**Required action**
Nothing but the line with "Fit a 3-D box" and the lines after it should appear, each retyped exactly as in the listing.

==== Supplied data

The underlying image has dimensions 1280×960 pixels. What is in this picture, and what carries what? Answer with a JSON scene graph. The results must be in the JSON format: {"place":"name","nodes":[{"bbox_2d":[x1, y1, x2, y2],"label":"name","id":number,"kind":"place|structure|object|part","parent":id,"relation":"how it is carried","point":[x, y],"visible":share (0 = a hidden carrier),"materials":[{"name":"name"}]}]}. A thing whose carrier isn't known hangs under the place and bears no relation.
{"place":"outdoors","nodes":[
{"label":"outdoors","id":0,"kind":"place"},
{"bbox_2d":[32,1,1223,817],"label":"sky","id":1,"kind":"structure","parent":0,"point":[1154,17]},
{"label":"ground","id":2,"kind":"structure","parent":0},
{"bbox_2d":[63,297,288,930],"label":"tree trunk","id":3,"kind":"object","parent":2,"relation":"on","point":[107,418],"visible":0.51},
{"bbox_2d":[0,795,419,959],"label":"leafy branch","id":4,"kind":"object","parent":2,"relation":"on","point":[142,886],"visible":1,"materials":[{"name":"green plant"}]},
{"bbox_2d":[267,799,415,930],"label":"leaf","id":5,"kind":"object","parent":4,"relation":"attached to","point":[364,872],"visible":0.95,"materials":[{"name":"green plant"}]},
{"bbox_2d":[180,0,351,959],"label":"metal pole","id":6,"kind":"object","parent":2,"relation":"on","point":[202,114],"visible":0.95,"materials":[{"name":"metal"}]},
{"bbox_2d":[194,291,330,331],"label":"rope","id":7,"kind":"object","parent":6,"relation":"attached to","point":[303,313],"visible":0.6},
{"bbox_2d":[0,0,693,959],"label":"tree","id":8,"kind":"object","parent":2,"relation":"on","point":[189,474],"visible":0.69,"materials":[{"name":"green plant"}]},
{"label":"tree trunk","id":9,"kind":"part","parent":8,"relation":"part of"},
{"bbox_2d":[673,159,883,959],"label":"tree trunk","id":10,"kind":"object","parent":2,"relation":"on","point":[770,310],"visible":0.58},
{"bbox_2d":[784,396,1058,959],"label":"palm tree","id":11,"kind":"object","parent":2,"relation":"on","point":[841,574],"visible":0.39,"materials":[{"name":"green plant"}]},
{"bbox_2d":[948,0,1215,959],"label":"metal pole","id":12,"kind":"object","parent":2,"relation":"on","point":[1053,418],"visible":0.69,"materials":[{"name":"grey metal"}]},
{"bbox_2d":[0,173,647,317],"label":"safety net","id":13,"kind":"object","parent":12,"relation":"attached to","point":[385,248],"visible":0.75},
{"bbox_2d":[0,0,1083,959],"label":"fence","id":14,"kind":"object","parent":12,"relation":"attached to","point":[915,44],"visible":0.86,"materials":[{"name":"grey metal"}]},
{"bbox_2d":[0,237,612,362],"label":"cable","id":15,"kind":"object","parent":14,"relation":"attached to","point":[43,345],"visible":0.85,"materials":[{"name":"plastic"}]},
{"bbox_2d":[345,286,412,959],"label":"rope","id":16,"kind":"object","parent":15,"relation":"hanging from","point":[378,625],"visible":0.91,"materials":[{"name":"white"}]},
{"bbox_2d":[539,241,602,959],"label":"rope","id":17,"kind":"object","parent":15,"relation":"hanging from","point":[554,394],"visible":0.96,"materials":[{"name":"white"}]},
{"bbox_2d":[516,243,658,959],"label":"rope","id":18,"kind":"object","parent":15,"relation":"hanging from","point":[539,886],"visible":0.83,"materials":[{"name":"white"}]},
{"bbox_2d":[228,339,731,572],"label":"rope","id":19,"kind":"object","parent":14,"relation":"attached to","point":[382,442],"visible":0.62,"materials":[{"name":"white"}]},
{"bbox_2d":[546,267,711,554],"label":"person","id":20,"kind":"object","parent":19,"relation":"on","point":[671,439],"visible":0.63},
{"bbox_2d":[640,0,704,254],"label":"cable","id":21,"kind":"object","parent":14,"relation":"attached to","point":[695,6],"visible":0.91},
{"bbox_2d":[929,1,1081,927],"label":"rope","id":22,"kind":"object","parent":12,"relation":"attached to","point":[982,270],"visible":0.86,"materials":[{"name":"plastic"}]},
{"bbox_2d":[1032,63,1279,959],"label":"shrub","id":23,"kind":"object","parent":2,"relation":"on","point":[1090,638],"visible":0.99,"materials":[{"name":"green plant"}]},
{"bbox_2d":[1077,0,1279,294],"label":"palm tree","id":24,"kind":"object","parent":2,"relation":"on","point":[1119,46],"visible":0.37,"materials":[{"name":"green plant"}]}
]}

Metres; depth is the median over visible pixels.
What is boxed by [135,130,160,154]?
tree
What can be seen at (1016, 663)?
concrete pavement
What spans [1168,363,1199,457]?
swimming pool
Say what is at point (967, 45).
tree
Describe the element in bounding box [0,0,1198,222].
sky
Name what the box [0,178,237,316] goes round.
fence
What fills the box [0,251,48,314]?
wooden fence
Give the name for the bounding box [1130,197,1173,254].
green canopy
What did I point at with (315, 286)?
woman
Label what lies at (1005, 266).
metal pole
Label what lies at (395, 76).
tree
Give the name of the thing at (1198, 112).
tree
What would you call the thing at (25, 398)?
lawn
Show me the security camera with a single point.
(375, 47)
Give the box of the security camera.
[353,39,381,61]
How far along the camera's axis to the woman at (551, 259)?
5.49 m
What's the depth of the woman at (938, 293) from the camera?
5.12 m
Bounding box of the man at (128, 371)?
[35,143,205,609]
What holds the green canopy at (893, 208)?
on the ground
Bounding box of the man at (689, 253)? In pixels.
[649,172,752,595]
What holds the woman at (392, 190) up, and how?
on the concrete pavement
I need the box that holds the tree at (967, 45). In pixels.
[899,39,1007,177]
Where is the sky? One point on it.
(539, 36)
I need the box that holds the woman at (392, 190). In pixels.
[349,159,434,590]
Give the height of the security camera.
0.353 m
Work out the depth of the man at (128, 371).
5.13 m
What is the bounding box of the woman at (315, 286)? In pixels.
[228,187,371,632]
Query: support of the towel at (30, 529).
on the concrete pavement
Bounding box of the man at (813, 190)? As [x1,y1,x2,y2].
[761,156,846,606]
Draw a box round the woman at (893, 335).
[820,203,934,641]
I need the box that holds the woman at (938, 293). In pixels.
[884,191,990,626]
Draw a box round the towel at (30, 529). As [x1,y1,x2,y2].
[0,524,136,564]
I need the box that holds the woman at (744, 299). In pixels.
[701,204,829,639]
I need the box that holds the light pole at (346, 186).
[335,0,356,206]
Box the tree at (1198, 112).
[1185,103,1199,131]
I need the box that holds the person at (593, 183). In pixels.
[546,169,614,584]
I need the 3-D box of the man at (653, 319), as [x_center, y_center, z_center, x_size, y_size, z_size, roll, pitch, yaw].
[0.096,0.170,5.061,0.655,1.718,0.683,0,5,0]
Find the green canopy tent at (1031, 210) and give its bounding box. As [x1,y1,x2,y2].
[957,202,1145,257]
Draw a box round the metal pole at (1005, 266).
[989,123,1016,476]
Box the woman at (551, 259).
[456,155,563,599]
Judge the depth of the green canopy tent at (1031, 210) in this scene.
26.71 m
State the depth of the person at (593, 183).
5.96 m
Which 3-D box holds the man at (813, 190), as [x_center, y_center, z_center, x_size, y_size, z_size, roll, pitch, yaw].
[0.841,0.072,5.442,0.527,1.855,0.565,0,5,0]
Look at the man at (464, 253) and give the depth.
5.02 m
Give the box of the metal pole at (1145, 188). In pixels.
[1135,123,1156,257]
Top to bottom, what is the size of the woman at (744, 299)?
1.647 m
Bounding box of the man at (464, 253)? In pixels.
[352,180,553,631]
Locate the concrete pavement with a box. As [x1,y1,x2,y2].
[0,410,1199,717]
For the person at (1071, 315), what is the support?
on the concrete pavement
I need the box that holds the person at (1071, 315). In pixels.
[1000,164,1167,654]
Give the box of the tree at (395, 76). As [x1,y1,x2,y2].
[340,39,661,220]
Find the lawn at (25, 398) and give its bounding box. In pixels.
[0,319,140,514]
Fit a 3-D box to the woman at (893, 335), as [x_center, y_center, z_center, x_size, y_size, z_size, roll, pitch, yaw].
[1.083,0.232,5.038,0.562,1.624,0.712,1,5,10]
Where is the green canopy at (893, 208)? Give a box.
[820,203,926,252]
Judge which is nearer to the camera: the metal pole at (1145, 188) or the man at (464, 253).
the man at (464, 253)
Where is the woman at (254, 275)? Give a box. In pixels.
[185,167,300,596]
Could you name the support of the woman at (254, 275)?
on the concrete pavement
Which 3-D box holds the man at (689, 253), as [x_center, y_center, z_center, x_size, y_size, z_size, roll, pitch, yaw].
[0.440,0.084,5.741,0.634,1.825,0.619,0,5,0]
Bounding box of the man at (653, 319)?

========

**Solution to this exercise**
Fit a 3-D box to the woman at (893, 335), as [x_center, y_center, z_center, x_size, y_size, z_size, roll, pitch, yaw].
[1.083,0.232,5.038,0.562,1.624,0.712,1,5,10]
Where is the green canopy at (893, 208)? Give a box.
[820,203,926,252]
Judge which is nearer to the camera: the metal pole at (1145, 188) or the man at (464, 253).
the man at (464, 253)
Where is the woman at (254, 275)? Give a box. In pixels.
[185,167,300,596]
Could you name the support of the woman at (254, 275)?
on the concrete pavement
Which 3-D box holds the man at (689, 253), as [x_center, y_center, z_center, x_size, y_size, z_size, roll, pitch, yaw].
[0.440,0.084,5.741,0.634,1.825,0.619,0,5,0]
Bounding box of the man at (653, 319)?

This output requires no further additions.